Polyoxometalate-incorporated ZnIn2S4 z-scheme heterojunction with enhanced light-driven hydrogen production performances

This work reports a strategy for the rational design of polyoxometalate (SiW9M3, M = Ni, Co, Fe)-based ZnIn2S4 (abbreviated as ZIS) photocatalysts with Z-Scheme heterojunction, under the synergistic effect of polydopamine (abbreviated as PDA), namely ZIS/PDA/SiW9M3 (shorted as ZPM, M = Ni, Co, Fe). Surface loading of SiW9M3 increases expand the light capture capability in the visible range of the composites, providing more active sites for photocatalytic water splitting, and addressing the problem of the easy dissolution and aggregation of the polyoxometalate.
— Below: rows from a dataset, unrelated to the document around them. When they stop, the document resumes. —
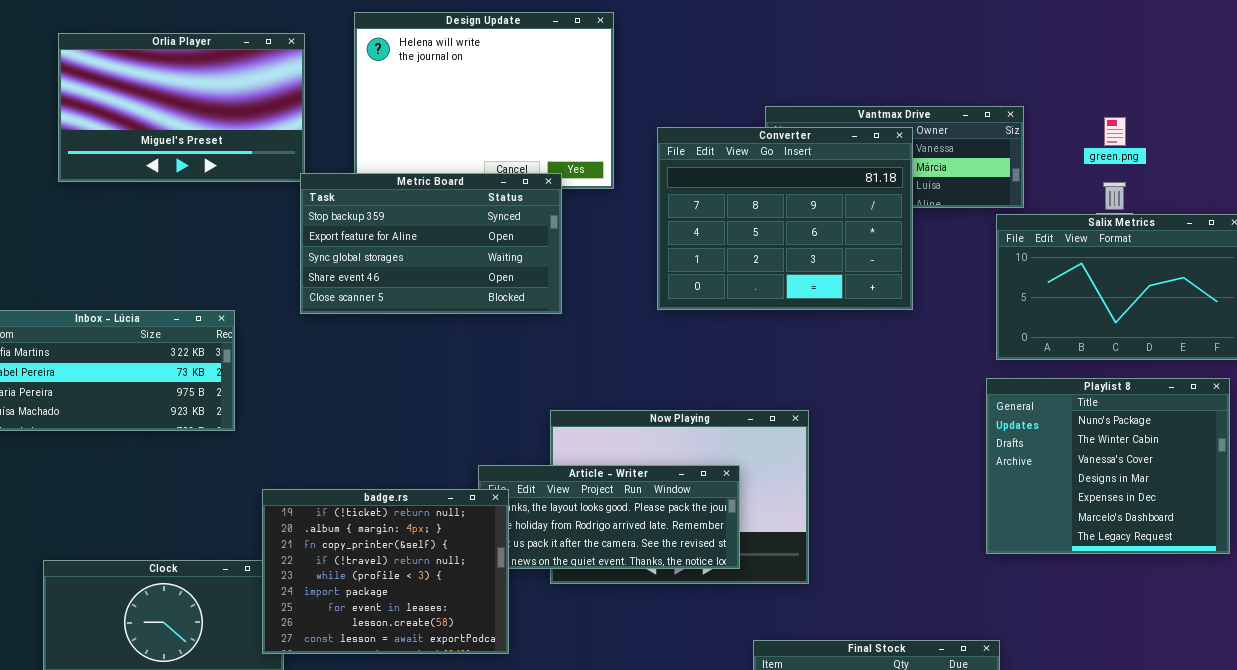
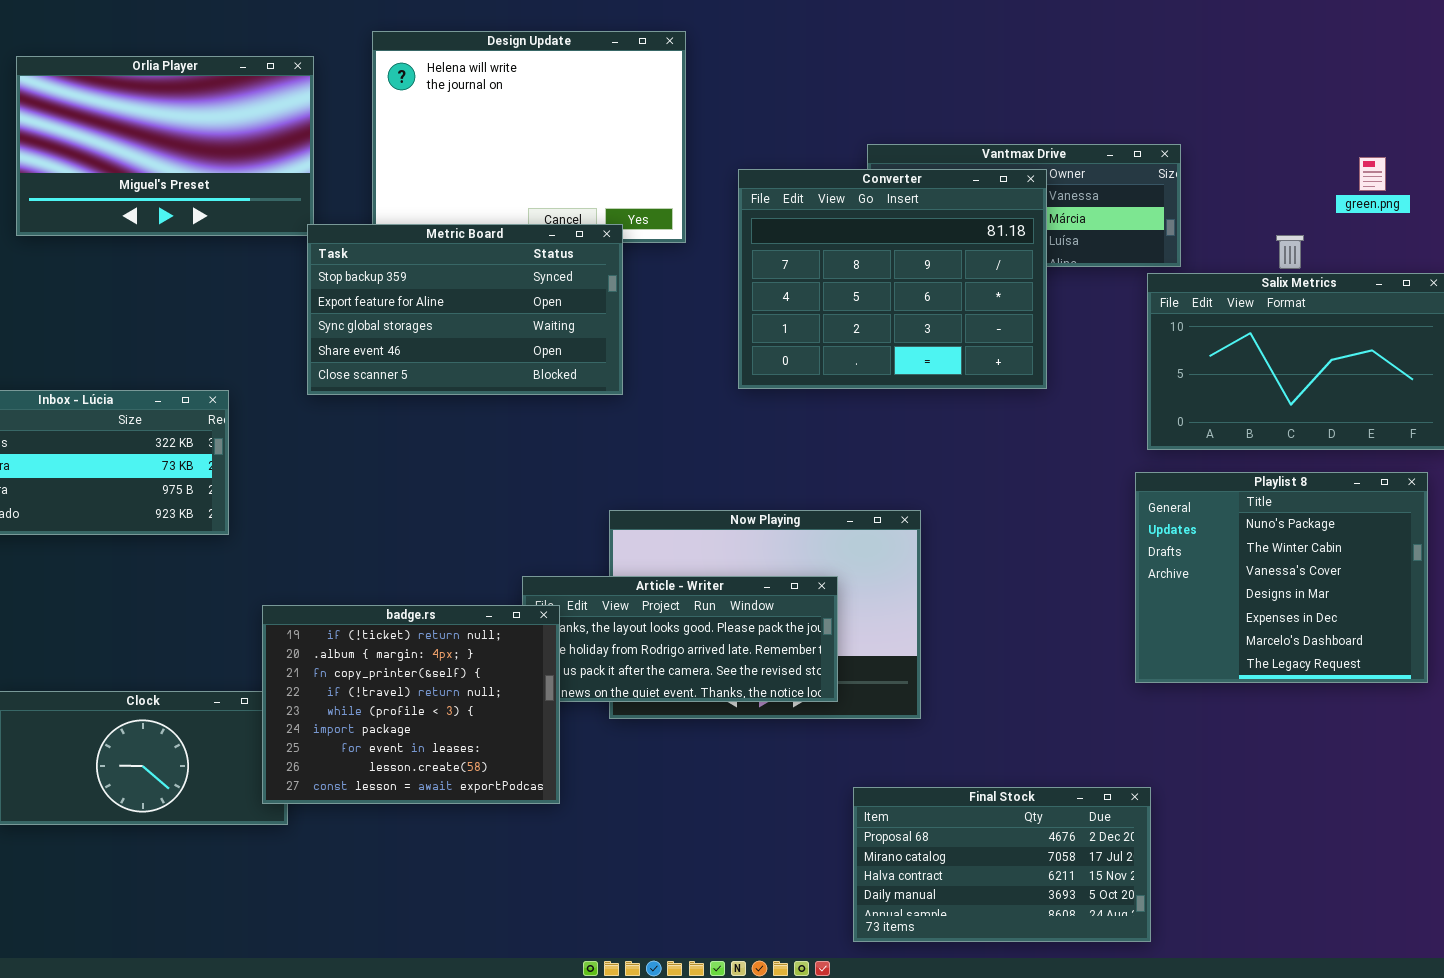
green.png: [1104,117,1126,146] -> [1359,157,1386,191], moved

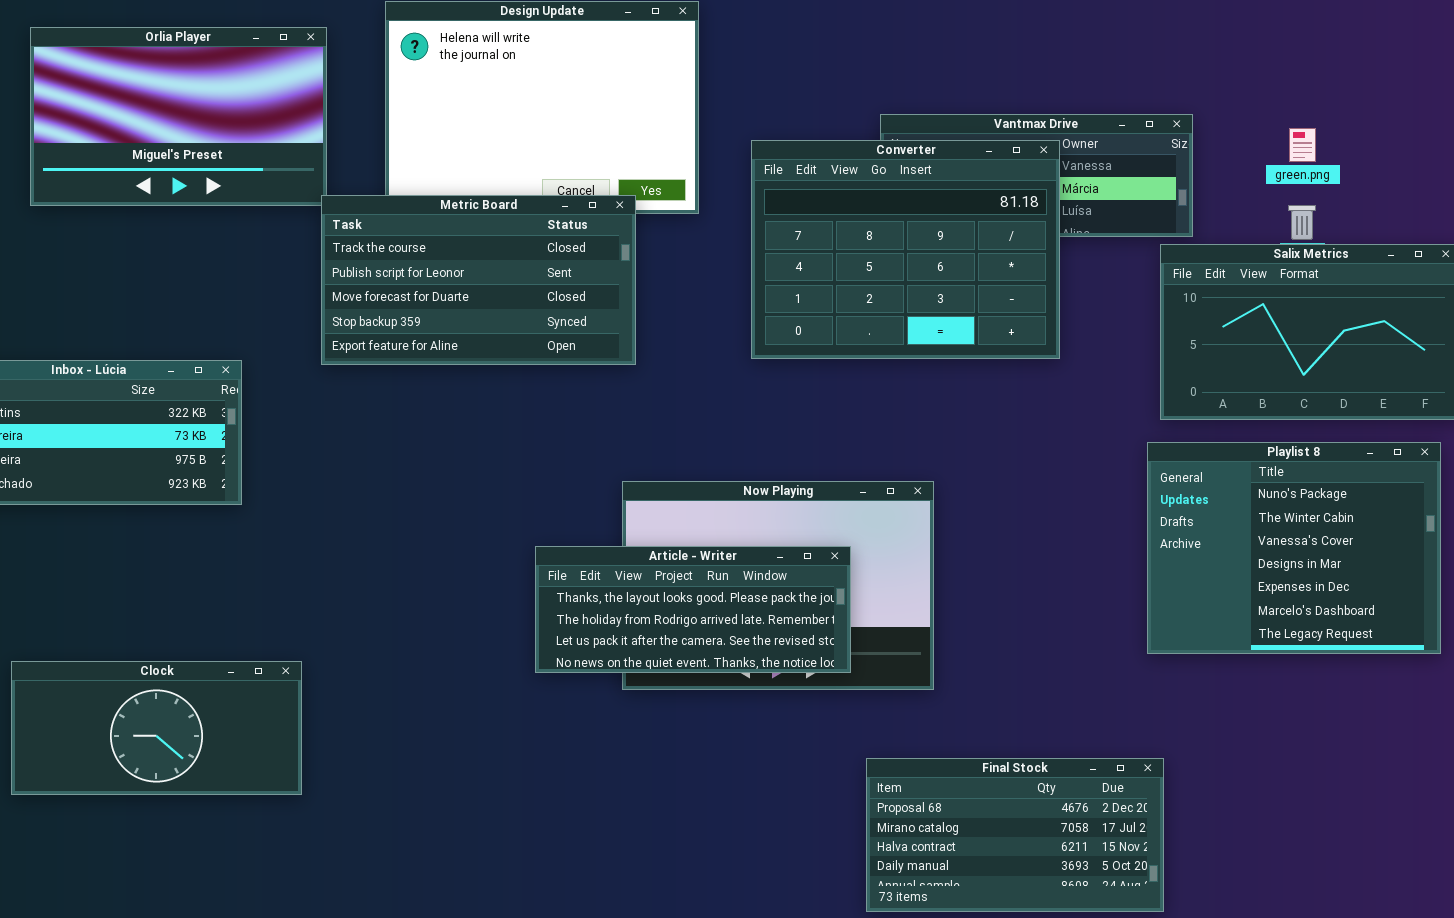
green.png: [1359,157,1386,191] -> [1289,128,1316,162], moved
Metric Board: [307,224,623,395] -> [321,195,636,365], scrolled up 3 rows
badge.rs: [262,605,560,804] -> none, closed

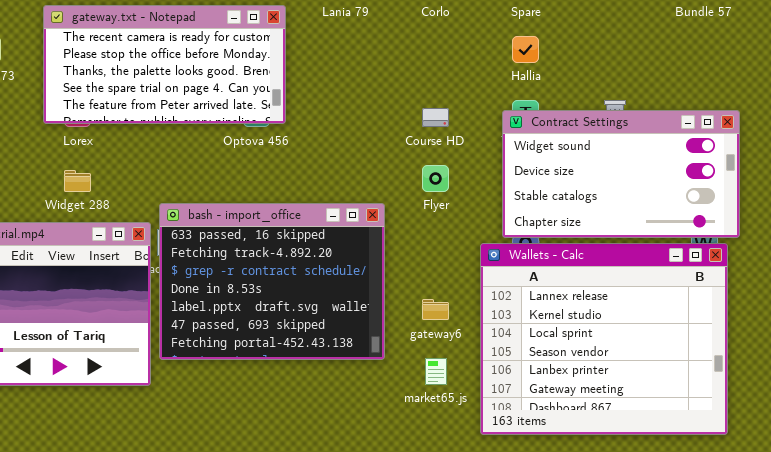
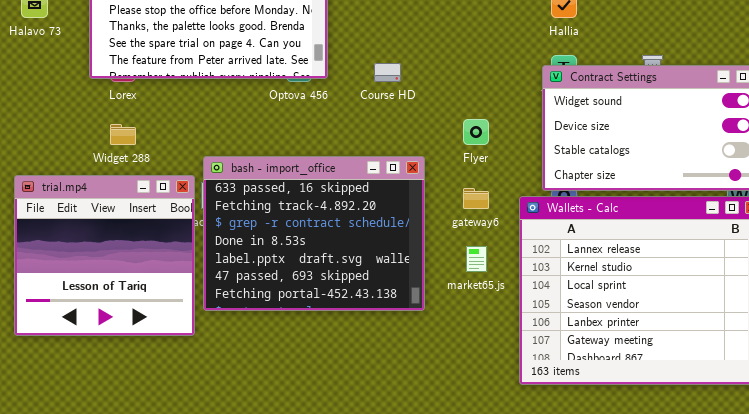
Course HD: [422,108,449,127] -> [374,63,401,82], moved
gateway6: [422,299,449,320] -> [463,188,489,209], moved
market65.js: [425,358,447,385] -> [466,246,487,272], moved

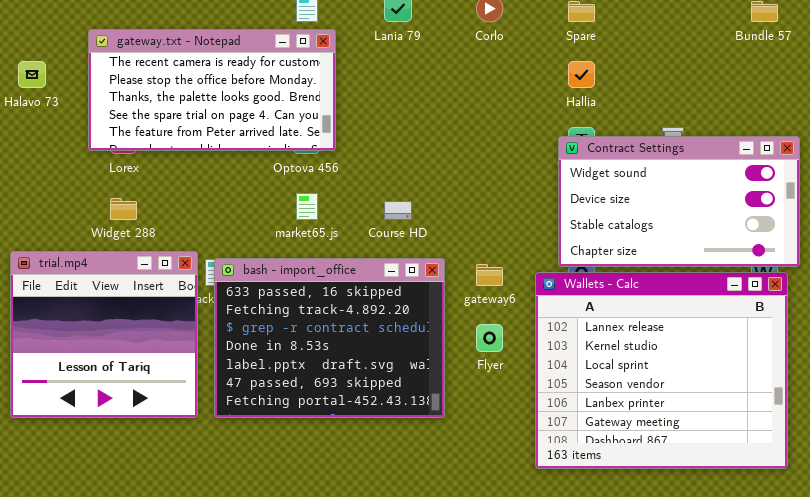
Course HD: [374,63,401,82] -> [384,201,412,220], moved
Flyer: [463,119,489,145] -> [476,324,503,352], moved
bash - import_office: [203,156,425,311] -> [214,258,445,418], moved
market65.js: [466,246,487,272] -> [296,193,318,220], moved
Importantly, the close contacting of SiW9M3 and ZIS in the form of Z-Scheme heterojunction creates an internal electric field at the interface due to the difference in Fermi levels, effectively suppressing the recombination of photoinduced electron-hole pairs. Among the ZPM composite materials, ZPNi-20 (20 representing the molar amount of SiW9Ni3 added) exhibits the best hydrogen production performance (13.40 mmol g- 1h- 1, TON = 337 or TOF = 67.4 h- 1). UPS, EPR, and KPFM studies elucidate the efficient charge separation and transfer process in the Z-Scheme structure, where the photo-generated electrons transfer from ZIS (as the electron donor) to SiW9M3 (as the electron acceptor) during illumination, leading to high charge separation and transfer efficiency as well as strong redox capability.